Comparison of computed intratumoral TIL infiltrate percentage in TCGA BRCA and UNC CBCS and relationship to progression-free interval (PFI). The median TIL infiltrate percentage was computed for each study to distinguish cases as high or low TIL class; percent infiltration was determined using VGG TIL detection algorithm. (a–c) Percentage of patient strata classified as high and low TILs is shown for the TCGA BRCA and UNC CBCS studies grouped by (a) PAM50 molecular subtype, (b) estrogen receptor (ER) status, and (c) tumor stage. Blue denotes TIL class Low and Red denotes TIL class High. (d,e) Kaplan–Meier plots to show disease progression in the UNC CBCS cohort after dividing patients into high and low TIL classes around the mean TIL infiltrate percentage for the (d) entire UNC CBCS cohort and (e) cases split by PAM50 molecular subtype. Log-rank test was used to assess survival differences. *** = p < 0.001, ** = p < 0.05, * = p < 0.01.

Figure 5

TIL infiltration remains strongly predictive of survival across TCGA BRCA and UNC CBCS. (a) Forest plots of hazard ratios (estimates and 95% CIs) from a multivariate Cox proportional hazards model of progression-free interval (PFI) incorporating PAM50 subtype and tumor stage. Vertical dotted line indicates a hazard ratio of 1. TIL infiltrate percentage ranges from 0% to 64.2% with SD of 10.4%. TIL infiltrate percentage is scaled by SD for all Cox Regression Analyses. (b) Kaplan–Meier survival analyses of TCGA BRCA patients after splitting into high and low TIL classes around the mean percent infiltration. (c) Forest plot of hazard ratios from a multivariate Cox proportional hazards model of PFI in the UNC CBCS including PAM50 subtype and tumor stage. TIL infiltration was calculated as a continuous variable with a range of 0% to 88.9% and scaled by SD (0.1), AIC: 2121.57. The dotted line indicates a hazard ratio of 1. The Concordance Index shows how much variance of risk is explained by the model, where 1 encapsulates all risk whereas 0.5 is random. (d) Kaplan–Meier survival analyses after dividing UNC CBCS patients into high and low TIL infiltration groups around the mean TIL infiltrate percentage. *** = p < 0.001, ** = p < 0.05, * = p < 0.01.

Figure 6

The presence of two or more ‘high-risk’ spatial features provides independent prognostic information.

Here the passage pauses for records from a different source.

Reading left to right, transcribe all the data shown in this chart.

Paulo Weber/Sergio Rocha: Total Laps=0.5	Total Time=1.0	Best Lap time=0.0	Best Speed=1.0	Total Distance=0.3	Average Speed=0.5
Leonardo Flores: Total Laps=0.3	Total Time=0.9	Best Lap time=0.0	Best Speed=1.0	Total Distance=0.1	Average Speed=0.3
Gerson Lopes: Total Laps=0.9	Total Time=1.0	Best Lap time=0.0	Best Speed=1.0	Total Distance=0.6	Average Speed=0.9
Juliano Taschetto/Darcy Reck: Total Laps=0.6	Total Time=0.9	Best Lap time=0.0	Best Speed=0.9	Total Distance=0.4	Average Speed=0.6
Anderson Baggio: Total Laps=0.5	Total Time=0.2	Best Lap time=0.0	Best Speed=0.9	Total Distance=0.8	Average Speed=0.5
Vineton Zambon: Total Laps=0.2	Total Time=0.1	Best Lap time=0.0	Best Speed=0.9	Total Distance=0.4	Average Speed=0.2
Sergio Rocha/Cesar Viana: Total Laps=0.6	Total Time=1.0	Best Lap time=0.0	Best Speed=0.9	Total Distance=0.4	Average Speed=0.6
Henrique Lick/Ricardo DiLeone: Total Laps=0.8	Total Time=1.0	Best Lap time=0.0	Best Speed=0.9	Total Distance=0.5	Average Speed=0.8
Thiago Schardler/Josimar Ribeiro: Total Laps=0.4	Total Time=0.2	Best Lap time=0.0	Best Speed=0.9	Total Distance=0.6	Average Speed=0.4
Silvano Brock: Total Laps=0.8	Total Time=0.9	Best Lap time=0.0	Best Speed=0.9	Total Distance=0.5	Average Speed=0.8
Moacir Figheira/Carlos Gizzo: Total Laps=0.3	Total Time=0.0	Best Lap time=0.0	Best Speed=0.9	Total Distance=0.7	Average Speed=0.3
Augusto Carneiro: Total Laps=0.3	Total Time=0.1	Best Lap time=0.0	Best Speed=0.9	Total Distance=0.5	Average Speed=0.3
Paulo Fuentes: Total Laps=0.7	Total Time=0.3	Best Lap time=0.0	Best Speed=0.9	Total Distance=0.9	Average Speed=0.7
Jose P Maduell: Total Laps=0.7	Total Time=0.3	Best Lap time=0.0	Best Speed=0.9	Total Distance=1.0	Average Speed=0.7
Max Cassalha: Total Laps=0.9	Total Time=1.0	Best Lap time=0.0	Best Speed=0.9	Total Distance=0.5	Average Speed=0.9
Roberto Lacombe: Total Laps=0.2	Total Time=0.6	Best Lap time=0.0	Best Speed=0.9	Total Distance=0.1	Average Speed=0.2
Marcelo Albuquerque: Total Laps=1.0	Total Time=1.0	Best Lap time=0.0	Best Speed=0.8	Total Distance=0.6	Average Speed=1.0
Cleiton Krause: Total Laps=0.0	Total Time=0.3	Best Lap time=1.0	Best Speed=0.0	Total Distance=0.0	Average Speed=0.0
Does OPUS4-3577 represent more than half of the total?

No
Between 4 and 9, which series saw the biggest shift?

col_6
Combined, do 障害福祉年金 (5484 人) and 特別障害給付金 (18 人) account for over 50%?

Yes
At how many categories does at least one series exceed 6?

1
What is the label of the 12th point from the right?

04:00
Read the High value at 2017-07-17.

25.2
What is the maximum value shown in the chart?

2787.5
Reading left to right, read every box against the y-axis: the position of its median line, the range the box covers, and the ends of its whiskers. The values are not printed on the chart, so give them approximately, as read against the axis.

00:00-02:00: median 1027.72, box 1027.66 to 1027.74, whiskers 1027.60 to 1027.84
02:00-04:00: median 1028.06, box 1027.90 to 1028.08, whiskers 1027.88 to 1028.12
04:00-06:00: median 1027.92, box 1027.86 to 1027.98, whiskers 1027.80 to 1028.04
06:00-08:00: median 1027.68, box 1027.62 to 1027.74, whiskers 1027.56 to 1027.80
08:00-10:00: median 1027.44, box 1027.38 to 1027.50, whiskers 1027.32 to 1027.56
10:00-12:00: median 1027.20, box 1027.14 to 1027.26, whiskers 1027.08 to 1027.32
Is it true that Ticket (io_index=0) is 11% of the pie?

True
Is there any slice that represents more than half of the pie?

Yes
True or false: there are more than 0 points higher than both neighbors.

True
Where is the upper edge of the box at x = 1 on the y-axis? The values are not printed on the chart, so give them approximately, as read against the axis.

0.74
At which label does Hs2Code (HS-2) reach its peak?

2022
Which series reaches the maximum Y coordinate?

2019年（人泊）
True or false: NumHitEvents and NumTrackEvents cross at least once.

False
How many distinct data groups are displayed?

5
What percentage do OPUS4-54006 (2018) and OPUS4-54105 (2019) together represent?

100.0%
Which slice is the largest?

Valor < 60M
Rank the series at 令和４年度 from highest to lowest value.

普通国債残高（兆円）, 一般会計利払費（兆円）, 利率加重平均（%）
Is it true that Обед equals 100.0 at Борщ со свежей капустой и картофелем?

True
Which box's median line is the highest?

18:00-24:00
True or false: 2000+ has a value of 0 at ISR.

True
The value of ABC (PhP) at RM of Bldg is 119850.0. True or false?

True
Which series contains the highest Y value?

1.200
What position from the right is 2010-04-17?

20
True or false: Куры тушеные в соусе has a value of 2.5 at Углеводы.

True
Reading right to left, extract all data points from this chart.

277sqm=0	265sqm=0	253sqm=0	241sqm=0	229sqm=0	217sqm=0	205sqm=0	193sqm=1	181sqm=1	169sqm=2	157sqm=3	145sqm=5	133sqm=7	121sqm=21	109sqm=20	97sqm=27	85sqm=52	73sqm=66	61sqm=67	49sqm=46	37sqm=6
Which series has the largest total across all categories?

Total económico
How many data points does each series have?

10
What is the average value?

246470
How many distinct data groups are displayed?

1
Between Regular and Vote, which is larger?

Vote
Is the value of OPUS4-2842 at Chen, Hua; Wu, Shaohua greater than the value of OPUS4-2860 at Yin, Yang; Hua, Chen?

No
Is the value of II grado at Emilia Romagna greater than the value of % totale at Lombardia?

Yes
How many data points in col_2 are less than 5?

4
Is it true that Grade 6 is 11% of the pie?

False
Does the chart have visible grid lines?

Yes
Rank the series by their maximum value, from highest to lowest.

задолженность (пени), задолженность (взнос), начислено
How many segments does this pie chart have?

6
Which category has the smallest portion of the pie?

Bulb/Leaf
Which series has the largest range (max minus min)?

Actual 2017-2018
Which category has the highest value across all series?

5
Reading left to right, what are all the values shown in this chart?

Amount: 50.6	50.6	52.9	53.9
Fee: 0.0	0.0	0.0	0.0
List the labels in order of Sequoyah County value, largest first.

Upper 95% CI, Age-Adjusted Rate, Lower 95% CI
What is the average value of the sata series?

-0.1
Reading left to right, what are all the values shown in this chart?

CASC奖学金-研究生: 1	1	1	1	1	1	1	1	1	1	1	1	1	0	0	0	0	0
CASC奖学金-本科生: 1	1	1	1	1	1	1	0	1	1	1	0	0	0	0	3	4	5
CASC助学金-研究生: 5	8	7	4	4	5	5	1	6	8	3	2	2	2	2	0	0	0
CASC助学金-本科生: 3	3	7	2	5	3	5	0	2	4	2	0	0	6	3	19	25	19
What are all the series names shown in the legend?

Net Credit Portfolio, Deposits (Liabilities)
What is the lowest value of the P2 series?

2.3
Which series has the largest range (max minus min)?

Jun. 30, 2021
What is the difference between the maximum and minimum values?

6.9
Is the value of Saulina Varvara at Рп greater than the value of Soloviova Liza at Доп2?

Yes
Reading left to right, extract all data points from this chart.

High-risk feature scores include low intratumoral TILs (scores of 0 or 1), absence of TIL forests (0), presence of immune cold TIL deserts (1), and low peritumoral TIL scores (0 or 1). (a,b) Forest plots of hazard ratios (estimates and 95% CIs) from a univariate Cox proportional hazards model of progression-free interval (PFI) comparing cases with two or more high-risk features (2+) to those with ≤1, as shown in (a) TCGA and (b) UNC CBCS. (c,d) Forest plots of hazard ratios (estimates and 95% CIs) from a multivariate Cox proportional hazards model of progression-free interval (PFI). The dotted line indicates a hazard ratio of 1, where (c) TCGA and (d) UNC CBCS. *** = p < 0.001, ** = p < 0.05, * = p < 0.01.